Exercise text

++++++

Pleasurable emotions felt about crowded restaurants have a positive effect on word of mouth (H4a) and revisit intentions (H4b).
Hypothesis 5.
Arousal emotions felt about crowded restaurants have a positive effect on word of mouth (H5a) and revisit intention (H5b).

3. Materials and Methods

The data were analyzed using the two-step approach of a measurement model and a subsequent structural model. First, confirmatory factor analysis (CFA) was used to examine the multiple-item scales of seven constructs to test whether the manifest variables appropriated the hypothesized latent variables. The adequacy of the individual items was assessed through composite reliability, convergent validity, and discriminant validity. Second, seven constructs, the measures of which were validated, were subjected to structural equation modeling (SEM) to verify the validity of the proposed model and the hypotheses.

3.1. Data Collection and Sampling

A preliminary test was conducted with 42 participants who had visited a crowded restaurant within the past three months to enhance clarity and verify the reliability of the measurement scales. Based on the feedback obtained from this pilot test, minor revisions were implemented to improve the clarity and wording. Prior to finalizing the questionnaire, three experts—two academic faculty members specializing in foodservice management and one restaurant franchisor with extensive operational experience—further reviewed the instrument. Additional refinements in phrasing and formatting were made according to their recommendations. For the main survey, this study suggested a specific situation of a crowded restaurant to the participants. The specific conditions included almost all tables being occupied, waiting for staff’s attention, and some waiting for a table during peak time. The present study also used a screening question to exclude any individuals who had not visited a crowded restaurant within the last three months for a hedonic purpose such as dining with friends or family. This ensured that our respondents met the criteria of this survey according to its specific research purpose. The sample was randomly recruited from the pool of restaurant visitors by the biggest online research panel group in South Korea, over a two-week period. The respondents that completed the online survey faithfully received a monetary reward as compensation for their participation. To avoid overlapping participation, the online survey link was made accessible for each participant just once.

++++++

Information supplied

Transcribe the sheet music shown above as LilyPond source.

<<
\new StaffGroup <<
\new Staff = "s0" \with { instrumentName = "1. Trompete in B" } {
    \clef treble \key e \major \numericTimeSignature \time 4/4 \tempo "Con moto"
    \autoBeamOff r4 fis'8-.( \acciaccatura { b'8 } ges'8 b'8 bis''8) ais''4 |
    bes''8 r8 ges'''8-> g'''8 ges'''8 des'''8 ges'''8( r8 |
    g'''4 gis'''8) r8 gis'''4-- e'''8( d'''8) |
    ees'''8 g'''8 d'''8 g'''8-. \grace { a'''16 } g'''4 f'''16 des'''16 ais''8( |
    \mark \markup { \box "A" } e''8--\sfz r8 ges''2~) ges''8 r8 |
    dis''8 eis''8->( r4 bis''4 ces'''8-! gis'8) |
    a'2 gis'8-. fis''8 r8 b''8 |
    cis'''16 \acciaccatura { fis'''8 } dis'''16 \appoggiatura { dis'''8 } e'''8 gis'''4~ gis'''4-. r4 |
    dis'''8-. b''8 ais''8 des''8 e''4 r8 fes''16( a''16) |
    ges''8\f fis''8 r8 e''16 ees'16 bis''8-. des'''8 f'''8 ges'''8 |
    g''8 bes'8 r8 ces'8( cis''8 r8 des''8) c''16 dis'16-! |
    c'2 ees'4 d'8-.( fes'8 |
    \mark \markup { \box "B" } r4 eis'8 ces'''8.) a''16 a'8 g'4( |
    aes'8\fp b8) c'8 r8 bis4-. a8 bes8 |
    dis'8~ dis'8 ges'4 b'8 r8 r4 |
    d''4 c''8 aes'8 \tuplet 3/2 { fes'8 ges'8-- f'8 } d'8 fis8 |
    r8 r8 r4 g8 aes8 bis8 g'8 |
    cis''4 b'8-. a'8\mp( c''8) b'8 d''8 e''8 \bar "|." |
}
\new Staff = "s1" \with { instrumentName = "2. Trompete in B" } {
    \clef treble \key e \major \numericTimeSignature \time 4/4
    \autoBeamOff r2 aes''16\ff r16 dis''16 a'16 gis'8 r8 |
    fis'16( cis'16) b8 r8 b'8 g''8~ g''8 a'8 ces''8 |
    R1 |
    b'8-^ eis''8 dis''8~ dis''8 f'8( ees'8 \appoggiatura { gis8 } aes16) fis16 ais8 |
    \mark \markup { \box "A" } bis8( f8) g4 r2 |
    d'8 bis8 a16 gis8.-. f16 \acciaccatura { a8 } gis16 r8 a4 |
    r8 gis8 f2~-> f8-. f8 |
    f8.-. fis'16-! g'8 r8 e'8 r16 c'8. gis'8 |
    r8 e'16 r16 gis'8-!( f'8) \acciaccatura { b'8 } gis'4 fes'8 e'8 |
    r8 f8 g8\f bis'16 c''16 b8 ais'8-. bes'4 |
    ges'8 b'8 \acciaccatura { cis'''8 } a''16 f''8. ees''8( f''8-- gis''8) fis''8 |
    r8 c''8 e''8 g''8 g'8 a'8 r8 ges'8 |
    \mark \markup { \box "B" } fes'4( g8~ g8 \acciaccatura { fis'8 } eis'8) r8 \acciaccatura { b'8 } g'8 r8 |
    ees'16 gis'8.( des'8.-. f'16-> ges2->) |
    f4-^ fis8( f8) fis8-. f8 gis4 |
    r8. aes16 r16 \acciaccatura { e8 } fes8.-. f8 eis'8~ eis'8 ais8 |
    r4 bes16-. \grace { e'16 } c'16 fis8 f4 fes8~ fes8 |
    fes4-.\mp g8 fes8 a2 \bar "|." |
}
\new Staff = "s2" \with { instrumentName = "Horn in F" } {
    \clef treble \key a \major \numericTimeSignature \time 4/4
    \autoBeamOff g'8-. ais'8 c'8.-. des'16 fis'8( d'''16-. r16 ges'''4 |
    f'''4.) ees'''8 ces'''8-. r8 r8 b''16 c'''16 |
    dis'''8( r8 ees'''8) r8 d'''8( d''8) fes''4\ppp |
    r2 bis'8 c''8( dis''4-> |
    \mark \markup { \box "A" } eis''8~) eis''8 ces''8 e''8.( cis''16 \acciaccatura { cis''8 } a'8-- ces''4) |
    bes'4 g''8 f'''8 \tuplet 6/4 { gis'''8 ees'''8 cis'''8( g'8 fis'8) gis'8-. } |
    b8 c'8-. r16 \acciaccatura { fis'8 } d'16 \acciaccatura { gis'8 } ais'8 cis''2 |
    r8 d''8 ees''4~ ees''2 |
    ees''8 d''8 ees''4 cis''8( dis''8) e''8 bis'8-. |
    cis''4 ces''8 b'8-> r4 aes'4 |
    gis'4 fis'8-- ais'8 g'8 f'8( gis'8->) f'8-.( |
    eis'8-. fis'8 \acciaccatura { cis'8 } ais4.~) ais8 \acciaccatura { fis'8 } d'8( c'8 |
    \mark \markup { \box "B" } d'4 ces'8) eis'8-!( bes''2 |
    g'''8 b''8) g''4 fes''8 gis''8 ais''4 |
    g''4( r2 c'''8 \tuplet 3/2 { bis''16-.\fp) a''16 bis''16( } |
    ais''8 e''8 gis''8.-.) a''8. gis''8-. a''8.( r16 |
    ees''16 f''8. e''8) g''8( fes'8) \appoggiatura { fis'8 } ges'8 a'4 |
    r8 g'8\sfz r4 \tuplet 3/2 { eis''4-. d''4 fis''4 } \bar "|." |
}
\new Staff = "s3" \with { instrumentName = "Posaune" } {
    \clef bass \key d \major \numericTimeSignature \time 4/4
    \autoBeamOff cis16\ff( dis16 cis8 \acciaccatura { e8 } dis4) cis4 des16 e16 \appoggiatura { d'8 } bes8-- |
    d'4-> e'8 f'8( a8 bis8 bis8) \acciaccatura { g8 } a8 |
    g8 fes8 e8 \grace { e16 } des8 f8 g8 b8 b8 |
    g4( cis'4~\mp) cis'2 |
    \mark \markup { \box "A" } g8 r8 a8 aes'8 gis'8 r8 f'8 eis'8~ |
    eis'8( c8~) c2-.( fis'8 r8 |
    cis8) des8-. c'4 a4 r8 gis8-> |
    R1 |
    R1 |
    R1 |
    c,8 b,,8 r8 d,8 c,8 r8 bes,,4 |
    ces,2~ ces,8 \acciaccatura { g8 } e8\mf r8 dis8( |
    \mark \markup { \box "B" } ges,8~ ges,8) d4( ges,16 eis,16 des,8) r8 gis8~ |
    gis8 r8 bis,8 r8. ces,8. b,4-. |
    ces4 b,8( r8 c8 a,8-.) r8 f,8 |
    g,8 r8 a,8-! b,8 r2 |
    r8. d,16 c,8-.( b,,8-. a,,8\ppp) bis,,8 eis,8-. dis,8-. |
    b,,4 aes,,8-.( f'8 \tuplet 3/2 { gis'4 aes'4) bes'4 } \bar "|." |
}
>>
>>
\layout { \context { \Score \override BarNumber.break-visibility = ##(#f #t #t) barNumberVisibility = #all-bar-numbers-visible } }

++++++

Task description
Quote the text on crowded restaurants between "3. Materials and" and "and the hypotheses.", inclusive. The entries have no connection to the text on crowded restaurants.

The answer
3. Materials and Methods

The data were analyzed using the two-step approach of a measurement model and a subsequent structural model. First, confirmatory factor analysis (CFA) was used to examine the multiple-item scales of seven constructs to test whether the manifest variables appropriated the hypothesized latent variables. The adequacy of the individual items was assessed through composite reliability, convergent validity, and discriminant validity. Second, seven constructs, the measures of which were validated, were subjected to structural equation modeling (SEM) to verify the validity of the proposed model and the hypotheses.